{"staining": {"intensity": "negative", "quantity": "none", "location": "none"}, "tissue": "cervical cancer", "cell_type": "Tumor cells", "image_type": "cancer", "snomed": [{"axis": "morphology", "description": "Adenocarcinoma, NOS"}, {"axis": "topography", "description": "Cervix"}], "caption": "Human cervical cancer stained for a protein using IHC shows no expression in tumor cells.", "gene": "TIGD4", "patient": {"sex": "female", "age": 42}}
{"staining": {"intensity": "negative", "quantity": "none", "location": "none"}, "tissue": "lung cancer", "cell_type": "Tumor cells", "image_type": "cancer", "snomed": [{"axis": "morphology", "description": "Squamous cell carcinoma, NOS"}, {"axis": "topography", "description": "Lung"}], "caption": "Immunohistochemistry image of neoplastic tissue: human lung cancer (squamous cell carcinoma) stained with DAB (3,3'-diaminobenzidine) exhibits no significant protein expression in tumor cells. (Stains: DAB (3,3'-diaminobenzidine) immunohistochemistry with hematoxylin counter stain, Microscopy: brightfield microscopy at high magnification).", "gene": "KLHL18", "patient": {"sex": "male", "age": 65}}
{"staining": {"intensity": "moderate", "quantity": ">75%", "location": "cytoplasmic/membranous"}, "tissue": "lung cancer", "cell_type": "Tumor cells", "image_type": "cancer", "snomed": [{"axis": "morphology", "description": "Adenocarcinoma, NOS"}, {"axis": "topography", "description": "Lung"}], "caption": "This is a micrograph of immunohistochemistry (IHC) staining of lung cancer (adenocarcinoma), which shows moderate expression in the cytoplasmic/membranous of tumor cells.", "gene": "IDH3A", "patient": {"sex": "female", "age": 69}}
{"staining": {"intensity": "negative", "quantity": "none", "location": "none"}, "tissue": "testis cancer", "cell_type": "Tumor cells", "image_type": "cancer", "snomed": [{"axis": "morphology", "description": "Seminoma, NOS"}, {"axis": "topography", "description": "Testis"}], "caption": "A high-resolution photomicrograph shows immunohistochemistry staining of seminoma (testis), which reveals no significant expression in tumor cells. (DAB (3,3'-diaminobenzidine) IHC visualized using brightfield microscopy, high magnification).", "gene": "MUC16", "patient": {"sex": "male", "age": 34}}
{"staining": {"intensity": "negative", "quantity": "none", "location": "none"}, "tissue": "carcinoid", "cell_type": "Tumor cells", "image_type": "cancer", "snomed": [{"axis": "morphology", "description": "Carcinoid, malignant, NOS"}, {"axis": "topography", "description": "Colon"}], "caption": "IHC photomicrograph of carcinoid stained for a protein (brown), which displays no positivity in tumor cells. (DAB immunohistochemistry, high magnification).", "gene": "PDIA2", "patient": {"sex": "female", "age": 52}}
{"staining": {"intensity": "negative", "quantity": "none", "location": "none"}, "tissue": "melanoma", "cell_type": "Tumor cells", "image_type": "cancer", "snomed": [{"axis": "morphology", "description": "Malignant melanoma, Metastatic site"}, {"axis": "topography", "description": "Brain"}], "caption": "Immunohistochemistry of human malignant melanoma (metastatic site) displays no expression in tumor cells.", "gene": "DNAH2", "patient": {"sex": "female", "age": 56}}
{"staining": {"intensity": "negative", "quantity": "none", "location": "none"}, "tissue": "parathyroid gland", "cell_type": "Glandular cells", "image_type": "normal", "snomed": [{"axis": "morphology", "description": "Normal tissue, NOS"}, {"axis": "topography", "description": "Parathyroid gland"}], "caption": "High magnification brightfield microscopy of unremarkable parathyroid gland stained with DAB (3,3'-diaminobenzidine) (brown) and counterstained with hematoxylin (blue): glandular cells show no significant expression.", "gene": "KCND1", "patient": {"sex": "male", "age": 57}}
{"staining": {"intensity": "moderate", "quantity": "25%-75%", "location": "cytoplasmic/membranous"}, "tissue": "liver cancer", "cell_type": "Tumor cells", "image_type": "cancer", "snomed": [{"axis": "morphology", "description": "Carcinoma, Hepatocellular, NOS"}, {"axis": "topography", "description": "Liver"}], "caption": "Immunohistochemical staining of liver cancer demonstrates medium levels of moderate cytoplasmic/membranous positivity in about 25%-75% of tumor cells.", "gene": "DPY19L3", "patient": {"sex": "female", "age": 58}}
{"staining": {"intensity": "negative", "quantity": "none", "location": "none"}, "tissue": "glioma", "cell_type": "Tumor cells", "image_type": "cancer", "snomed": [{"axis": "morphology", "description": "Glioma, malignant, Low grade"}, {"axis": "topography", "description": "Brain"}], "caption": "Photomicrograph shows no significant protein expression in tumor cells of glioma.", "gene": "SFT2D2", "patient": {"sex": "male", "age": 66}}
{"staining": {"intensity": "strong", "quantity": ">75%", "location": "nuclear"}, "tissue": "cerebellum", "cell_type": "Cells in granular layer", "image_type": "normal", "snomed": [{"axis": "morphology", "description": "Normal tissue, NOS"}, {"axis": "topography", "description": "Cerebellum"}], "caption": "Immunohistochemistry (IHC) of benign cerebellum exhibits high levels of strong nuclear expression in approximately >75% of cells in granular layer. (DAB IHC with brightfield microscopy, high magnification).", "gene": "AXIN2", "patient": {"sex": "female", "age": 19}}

→ TASK BRIEF:
The listing above should be repeated in its entirety, unchanged.

→ EXERCISE RESULT:
{"staining": {"intensity": "negative", "quantity": "none", "location": "none"}, "tissue": "cervical cancer", "cell_type": "Tumor cells", "image_type": "cancer", "snomed": [{"axis": "morphology", "description": "Adenocarcinoma, NOS"}, {"axis": "topography", "description": "Cervix"}], "caption": "Human cervical cancer stained for a protein using IHC shows no expression in tumor cells.", "gene": "TIGD4", "patient": {"sex": "female", "age": 42}}
{"staining": {"intensity": "negative", "quantity": "none", "location": "none"}, "tissue": "lung cancer", "cell_type": "Tumor cells", "image_type": "cancer", "snomed": [{"axis": "morphology", "description": "Squamous cell carcinoma, NOS"}, {"axis": "topography", "description": "Lung"}], "caption": "Immunohistochemistry image of neoplastic tissue: human lung cancer (squamous cell carcinoma) stained with DAB (3,3'-diaminobenzidine) exhibits no significant protein expression in tumor cells. (Stains: DAB (3,3'-diaminobenzidine) immunohistochemistry with hematoxylin counter stain, Microscopy: brightfield microscopy at high magnification).", "gene": "KLHL18", "patient": {"sex": "male", "age": 65}}
{"staining": {"intensity": "moderate", "quantity": ">75%", "location": "cytoplasmic/membranous"}, "tissue": "lung cancer", "cell_type": "Tumor cells", "image_type": "cancer", "snomed": [{"axis": "morphology", "description": "Adenocarcinoma, NOS"}, {"axis": "topography", "description": "Lung"}], "caption": "This is a micrograph of immunohistochemistry (IHC) staining of lung cancer (adenocarcinoma), which shows moderate expression in the cytoplasmic/membranous of tumor cells.", "gene": "IDH3A", "patient": {"sex": "female", "age": 69}}
{"staining": {"intensity": "negative", "quantity": "none", "location": "none"}, "tissue": "testis cancer", "cell_type": "Tumor cells", "image_type": "cancer", "snomed": [{"axis": "morphology", "description": "Seminoma, NOS"}, {"axis": "topography", "description": "Testis"}], "caption": "A high-resolution photomicrograph shows immunohistochemistry staining of seminoma (testis), which reveals no significant expression in tumor cells. (DAB (3,3'-diaminobenzidine) IHC visualized using brightfield microscopy, high magnification).", "gene": "MUC16", "patient": {"sex": "male", "age": 34}}
{"staining": {"intensity": "negative", "quantity": "none", "location": "none"}, "tissue": "carcinoid", "cell_type": "Tumor cells", "image_type": "cancer", "snomed": [{"axis": "morphology", "description": "Carcinoid, malignant, NOS"}, {"axis": "topography", "description": "Colon"}], "caption": "IHC photomicrograph of carcinoid stained for a protein (brown), which displays no positivity in tumor cells. (DAB immunohistochemistry, high magnification).", "gene": "PDIA2", "patient": {"sex": "female", "age": 52}}
{"staining": {"intensity": "negative", "quantity": "none", "location": "none"}, "tissue": "melanoma", "cell_type": "Tumor cells", "image_type": "cancer", "snomed": [{"axis": "morphology", "description": "Malignant melanoma, Metastatic site"}, {"axis": "topography", "description": "Brain"}], "caption": "Immunohistochemistry of human malignant melanoma (metastatic site) displays no expression in tumor cells.", "gene": "DNAH2", "patient": {"sex": "female", "age": 56}}
{"staining": {"intensity": "negative", "quantity": "none", "location": "none"}, "tissue": "parathyroid gland", "cell_type": "Glandular cells", "image_type": "normal", "snomed": [{"axis": "morphology", "description": "Normal tissue, NOS"}, {"axis": "topography", "description": "Parathyroid gland"}], "caption": "High magnification brightfield microscopy of unremarkable parathyroid gland stained with DAB (3,3'-diaminobenzidine) (brown) and counterstained with hematoxylin (blue): glandular cells show no significant expression.", "gene": "KCND1", "patient": {"sex": "male", "age": 57}}
{"staining": {"intensity": "moderate", "quantity": "25%-75%", "location": "cytoplasmic/membranous"}, "tissue": "liver cancer", "cell_type": "Tumor cells", "image_type": "cancer", "snomed": [{"axis": "morphology", "description": "Carcinoma, Hepatocellular, NOS"}, {"axis": "topography", "description": "Liver"}], "caption": "Immunohistochemical staining of liver cancer demonstrates medium levels of moderate cytoplasmic/membranous positivity in about 25%-75% of tumor cells.", "gene": "DPY19L3", "patient": {"sex": "female", "age": 58}}
{"staining": {"intensity": "negative", "quantity": "none", "location": "none"}, "tissue": "glioma", "cell_type": "Tumor cells", "image_type": "cancer", "snomed": [{"axis": "morphology", "description": "Glioma, malignant, Low grade"}, {"axis": "topography", "description": "Brain"}], "caption": "Photomicrograph shows no significant protein expression in tumor cells of glioma.", "gene": "SFT2D2", "patient": {"sex": "male", "age": 66}}
{"staining": {"intensity": "strong", "quantity": ">75%", "location": "nuclear"}, "tissue": "cerebellum", "cell_type": "Cells in granular layer", "image_type": "normal", "snomed": [{"axis": "morphology", "description": "Normal tissue, NOS"}, {"axis": "topography", "description": "Cerebellum"}], "caption": "Immunohistochemistry (IHC) of benign cerebellum exhibits high levels of strong nuclear expression in approximately >75% of cells in granular layer. (DAB IHC with brightfield microscopy, high magnification).", "gene": "AXIN2", "patient": {"sex": "female", "age": 19}}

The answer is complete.